Description
In your first post in this discussion, you will become familiar with the case of Abercrombie & Fitch by means of the relevant material in the Required Resources this week. There is also a specific media feature located at the end of Section 5.3 of the textbook titled Workplace Discrimination: Abercrombie & Fitch. In order to be prepared for this task, you will need to complete the required readings and media listed.
There are two sides to consider in the Abercrombie & Fitch case. On the one hand, we have the job candidate’s side. She went to the job interview wearing a hijab. The interviewer did not remark on the hijab, and the candidate also did not volunteer that her religious beliefs required her to wear a hijab. She was subsequently not hired based on the perception that her appearance was incongruous with the company’s look policy. For example, caps are not permitted and the male sales associates (referred to as “models” in the company’s corporate language) are often shirtless and in sweatpants in order to create the mood at the stores for the aesthetic for which Abercrombie & Fitch has become known: young, preppy, and hormonally charged. When she was notified that she was not hired for the position, she filed a complaint with the Equal Employment Opportunity Commission that, in turn, filed a lawsuit on her behalf alleging a violation of Title VII.
On the other hand, we have Abercrombie & Fitch’s side. As a company doing business in the United States, Abercrombie & Fitch is legally permitted to hire those employees who fit its look policy. This is no different from the look requirements for the Dallas Cowboys Cheerleaders, the Chicago Bulls, the New York City Ballet company, or for jockeys hired by thoroughbred owners to race them at the Kentucky Derby. In all of these cases, there are height, size, and other look requirements for employment that are justified by the particular demands and aesthetics of the position. She was found to be qualified for the job but her dress was clearly in conflict with Abercrombie & Fitch’s look policy. Yet, the job applicant knowingly sought employment at this retailer.
According to the law, should a special accommodation be required due to a religious practice, then Title VII dictates that the look requirements give way to the religious requirement in order not to be considered an act of religious discrimination.
The EEOC prevailed in the District Court, but this judgment was reversed by the Tenth Circuit on the ground that failure-to-accommodate liability only attaches when a job candidate provides the potential employer with knowledge of the need for an accommodation due to religious practice. Once it reached the Supreme Court, the decision was made in favor of the job candidate. According to Justice Scalia,
Title VII does not demand mere neutrality with regard to religious practices—that they be treated no worse than other practices. Rather, it gives them favored treatment, affirmatively obligating employers not “to fail or refuse to hire or discharge any individual . . . because of such individual’s” “religious observance and practice.” An employer is surely entitled to have, for example, a no headwear policy as an ordinary matter. But when an applicant requires an accommodation as an “aspec[t] of religious . . . practice,” it is no response that the subsequent “fail[ure] . . . to hire” was due to an otherwise-neutral policy. Title VII requires otherwise-neutral policies to give way to the need for an accommodation.

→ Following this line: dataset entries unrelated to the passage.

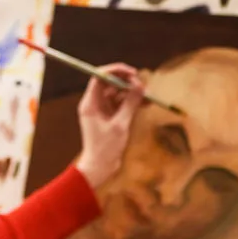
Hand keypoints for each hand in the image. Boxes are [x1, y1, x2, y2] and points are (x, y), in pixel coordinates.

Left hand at [74, 63, 144, 189]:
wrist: (99, 167)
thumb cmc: (105, 148)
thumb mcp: (120, 125)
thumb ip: (130, 103)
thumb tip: (140, 85)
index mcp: (90, 103)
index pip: (99, 77)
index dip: (116, 71)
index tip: (132, 73)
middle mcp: (94, 104)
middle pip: (109, 83)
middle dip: (126, 82)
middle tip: (142, 84)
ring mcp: (102, 110)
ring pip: (117, 93)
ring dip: (131, 92)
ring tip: (147, 95)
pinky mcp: (109, 117)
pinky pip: (121, 104)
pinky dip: (132, 103)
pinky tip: (145, 103)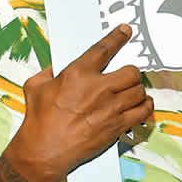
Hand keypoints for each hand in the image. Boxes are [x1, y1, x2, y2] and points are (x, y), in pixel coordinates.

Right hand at [8, 25, 153, 181]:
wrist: (43, 151)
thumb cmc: (38, 120)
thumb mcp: (35, 86)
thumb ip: (49, 71)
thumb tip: (58, 67)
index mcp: (77, 74)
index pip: (104, 49)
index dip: (117, 37)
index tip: (125, 31)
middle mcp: (97, 89)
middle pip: (131, 71)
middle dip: (130, 72)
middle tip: (125, 76)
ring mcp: (110, 108)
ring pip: (139, 90)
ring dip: (137, 90)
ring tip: (131, 92)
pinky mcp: (117, 126)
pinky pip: (143, 111)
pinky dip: (145, 106)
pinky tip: (140, 105)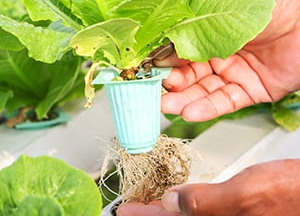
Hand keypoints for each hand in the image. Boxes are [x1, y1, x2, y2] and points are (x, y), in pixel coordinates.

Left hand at [117, 159, 299, 215]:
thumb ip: (205, 202)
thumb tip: (171, 202)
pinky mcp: (230, 213)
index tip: (123, 211)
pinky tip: (176, 199)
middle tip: (129, 207)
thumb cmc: (287, 196)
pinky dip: (182, 206)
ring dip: (163, 212)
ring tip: (146, 203)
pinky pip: (198, 212)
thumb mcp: (244, 197)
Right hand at [155, 0, 299, 120]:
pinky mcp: (251, 89)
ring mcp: (234, 71)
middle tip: (152, 91)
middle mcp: (220, 51)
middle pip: (188, 72)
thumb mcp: (223, 9)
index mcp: (210, 29)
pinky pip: (226, 101)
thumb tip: (161, 43)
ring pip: (203, 90)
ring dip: (183, 99)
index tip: (145, 68)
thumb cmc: (274, 1)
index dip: (162, 59)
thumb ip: (191, 26)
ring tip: (165, 106)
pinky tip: (190, 111)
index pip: (179, 48)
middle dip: (169, 83)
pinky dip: (208, 108)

The only dissenting opinion was that of Justice Thomas who wrote:
Mere application of a neutral policy cannot constitute “intentional discrimination.”…I would hold that Abercrombie’s conduct did not constitute “intentional discrimination.” Abercrombie refused to create an exception to its neutral Look Policy for Samantha Elauf ’s religious practice of wearing a headscarf… In doing so, it did not treat religious practices less favorably than similar secular practices, but instead remained neutral with regard to religious practices…Resisting this straightforward application of §1981a, the majority expands the meaning of “intentional discrimination” to include a refusal to give a religious applicant “favored treatment.”…But contrary to the majority’s assumption, this novel theory of discrimination is not commanded by the relevant statutory text.
Write: In the first part of your initial post, you will need to introduce the Abercrombie & Fitch lawsuit. In this introduction, you will also need to (1) articulate the freedoms that companies in the United States enjoy given our relatively-free market system and (2) present the Title VII regulations concerning employment discrimination. These will provide the setting for you to be able to examine how the nation’s laws affect the hiring practices of Abercrombie & Fitch and other companies whose hiring policy includes a particular aesthetic for employees. In the second part of your initial post, present your analysis of this case in a way that identifies which entities (Abercrombie & Fitch as a corporation, the economic system in the USA, the regulatory control of the state, or all of these) have a role in the problem that led to the lawsuit under examination. In your analysis, you must assess the positive or negative effects of the interplay between business activity and one of the following: the free-market system, advertising, hiring regulations, or corporate social responsibility. Your focus must be an ethical analysis of this interplay. Be sure to clearly identify the ethical theory that you are applying in your analysis, and to support your analysis by reliable and/or scholarly sources.